I have no idea how i’ll leave New York.
Nobody’s making me, or asking me to, or presenting me with additional options, but over my head looms this end date I always assumed would come to me as clearly and loudly and as bright as a Times Square billboard saying “TIMES UP”. Such a time has not come yet. I moved here almost 7 years ago, which to this day blows my mind. Even more insane to me (and most people in this always-needing-a-change city) remains that I’ve had the same apartment almost the entire time I’ve been here, making my apartment and NYC as a whole the 2nd longest place I’ve ever lived outside of my childhood home.
I moved to New York “for one year”, to knock it off my bucket list, to say I did it – “it” being something I made a promise to myself to do when I was approximately 12 years old when I came to visit with my family for the first time. I just felt at home here in a way I didn’t really in St Louis. I liked all the different types of people, of dress, the languages, the neighborhoods, the *difference* in general. St Louis has changed and grown so much and I am proud to be from that city but growing up I saw it as such a boring and bland place — too cookie cutter even for my 12 year old eyes.
let me paint a picture for the kind of kid I was growing up. I remember hanging out at the mall with my friends and walking past a Limited Too (age appropriate for me at the time) and seeing these pair of patchwork blue jeans. my friends at the time made fun of them and said they were dumb or ugly or whatever they were saying and i INSTANTLY needed to own them. OMG i found almost an EXACT picture of them!! here:
i was obsessed with making things that people thought were ugly into something cool and pretty. the girl on the playground nobody was hanging out with? let’s see what her story is. this creepy necklace with a spider on it? i bet i could make this look feminine and pretty. give me $50 and set me free in the mall and i could find an enormous amount of “Buy One Get One” sale items that nobody else wanted and rock them.
did people thing i was weird or different? totally. and i was bullied for the second half of grade school. but i did not GIVE. A. SHIT. about what these annoying girls thought of me. i dont know how i knew at 12 years old that doing what i wanted was more important than their approval but i love myself for it (and totally give some credit to my parents as well). visiting New York made me feel like EVERYONE in the city felt like they needed those patchwork jeans too. everyone marched to the beat of their own drum, they fought for their passions or careers or their demo or their fashion line and everybody around just let them be. “Do You” should be the slogan of the city, if i could be in charge of making one.
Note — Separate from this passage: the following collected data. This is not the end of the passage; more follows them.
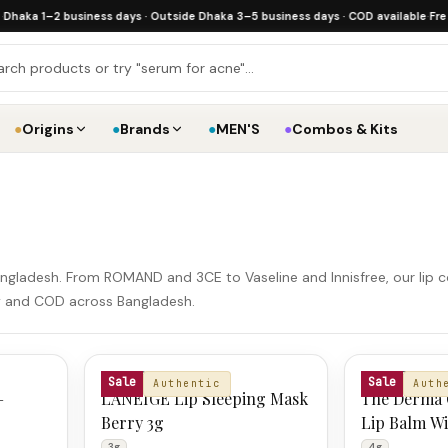
 1–2 business days · Outside Dhaka 3–5 business days · COD available
·
Free ship
●
Origins
●
Brands
●
MEN'S
●
Combos & Kits
n Bangladesh. From ROMAND and 3CE to Vaseline and Innisfree, our lip c
ery and COD across Bangladesh.
LANEIGE
THE DERMA 
Sale
Sale
Authentic
Auth
–
LANEIGE Lip Sleeping Mask
The Derma 
Berry 3g
Lip Balm Wi
& Hyaluroni
3g
4g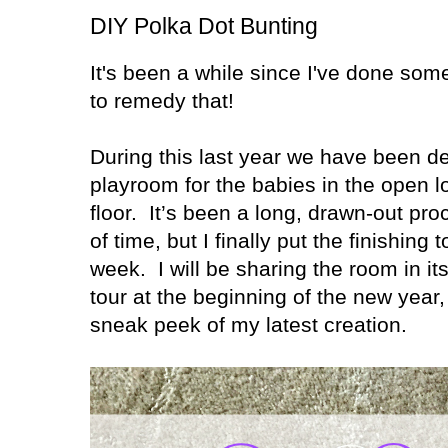
DIY Polka Dot Bunting
It's been a while since I've done somet
to remedy that!
During this last year we have been d
playroom for the babies in the open l
floor.
It’s been a long, drawn-out pro
of time, but I finally put the finishing 
week.
I will be sharing the room in i
tour at the beginning of the new year, 
sneak peek of my latest creation.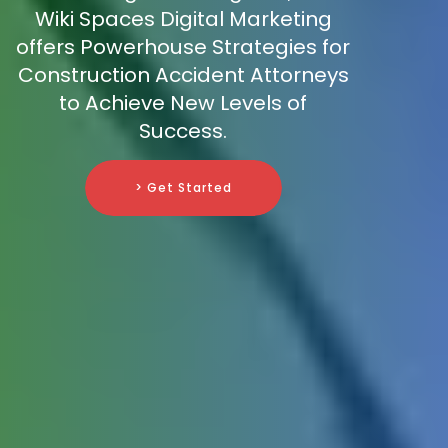
Wiki Spaces Digital Marketing
offers Powerhouse Strategies for
Construction Accident Attorneys
to Achieve New Levels of
Success.
> Get Started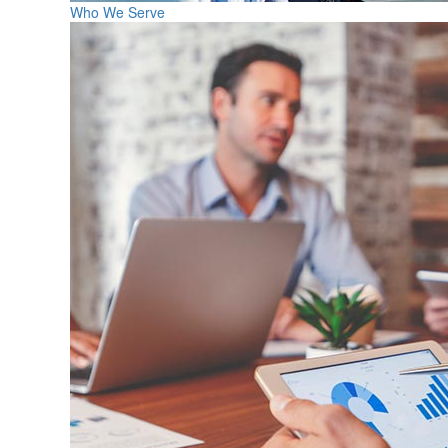
Who We Serve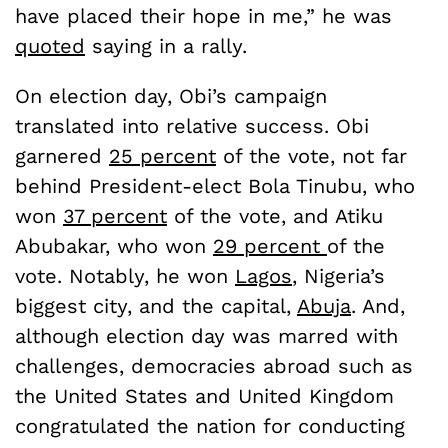
have placed their hope in me,” he was
quoted
saying in a rally.
On election day, Obi’s campaign
translated into relative success. Obi
garnered
25 percent
of the vote, not far
behind President-elect Bola Tinubu, who
won
37 percent
of the vote, and Atiku
Abubakar, who won
29 percent
of the
vote. Notably, he won
Lagos
, Nigeria’s
biggest city, and the capital,
Abuja
. And,
although election day was marred with
challenges, democracies abroad such as
the United States and United Kingdom
congratulated the nation for conducting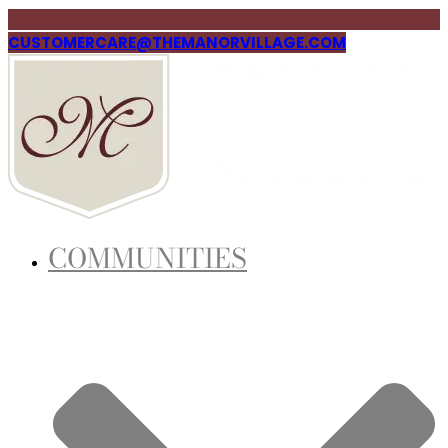
CUSTOMERCARE@THEMANORVILLAGE.COM
COMMUNITIES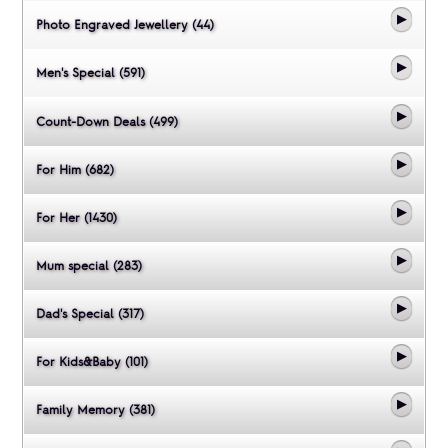
Photo Engraved Jewellery (44)
Men's Special (591)
Count-Down Deals (499)
For Him (682)
For Her (1430)
Mum special (283)
Dad's Special (317)
For Kids&Baby (101)
Family Memory (381)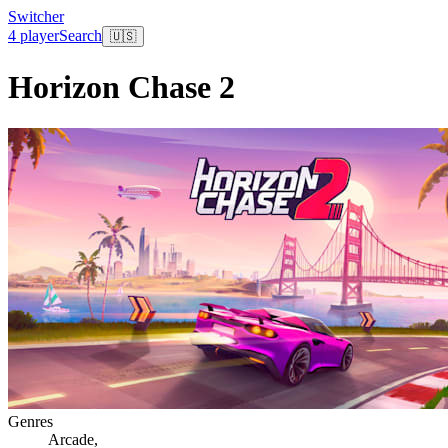
Switcher
4 player
Search
🇺🇸
Horizon Chase 2
Genres
Arcade
,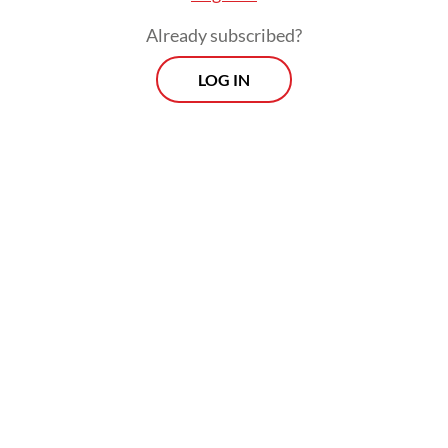
pneumonia research community is
Already subscribed?
relatively small and the names were
LOG IN
unfamiliar.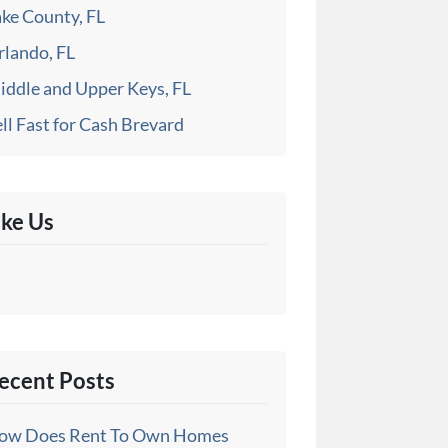
ake County, FL
rlando, FL
iddle and Upper Keys, FL
ll Fast for Cash Brevard
ike Us
ecent Posts
ow Does Rent To Own Homes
I’ll talk to Cuomo about that.
i have never been in a 7 year relationship with a human but i have with this city, and i feel like this city is prepping me for the time when i am that committed to someone i love. i came here for fun, realized it’s actually a pretty cool place to be, made a home for myself and have decided i will stay here until it no longer nurtures me. the past 2 years have been years where, honestly, I’ve reeeeeeeeeally had a hard time loving it here still. i would say to people “i think i’m done with New York” and they’d say “but you’re still here! you’ve gotta love it in some way!” a valid point to which i’d respond “i hate it 49.5% and love it 50.5%” – i said this A LOT and really truly felt like it. but where would i go? what if this had to do with my job? my relationship? if i changed one of those would i like the city more? what if i went to more local NYC spots around and grew a new appreciation for the city? i didn’t really do any of that to be honest but i did do one thing – i rode it out.
if life is about peaks and valleys and ups and downs and intermittent stagnancy, after 2 years of being in a valley with how i feel about NYC, i’m back to being at a peak. everything here to me looks like a postcard i want to frame. i take internal pictures of everything – the obviously new couple holding the subway pole together and flirting; the skateboarders in union square; the chaotic traffic around Columbus Circle which nobody seems to know how to navigate; the feeling of telling a cab driver which route to take so he doesn’t screw you over; ALL of it has returned to being magic to me, and i don’t know how i could ever leave this place.
i do take it for granted. i mean, when i want to go to the art museum, my local spot is the Met – one of the most famous in the world. going to a play doesn’t mean visiting the local theater of hardworking neighbors but Broadway, the best of the best. the oysters are from a mere few miles away. my favorite restaurants where i kick my feet up and order a “usual” are lauded worldwide for their unique takes. THE PIZZA I MEAN DEAR GOD.
all the time i wonder when i’m going to leave and where in the hell i’d go – and i’m asked this consistently. i have no fucking idea how to live anywhere else. i joked with my friend who asked where i would move and said, “if i could find a place where i didn’t have to drive with incredible food and interesting people and unique things to do and it was on the East Coast (or at least the Eastern Time Zone) i would probably end up there”. her response? “Oh yeah, you’re never leaving New York”.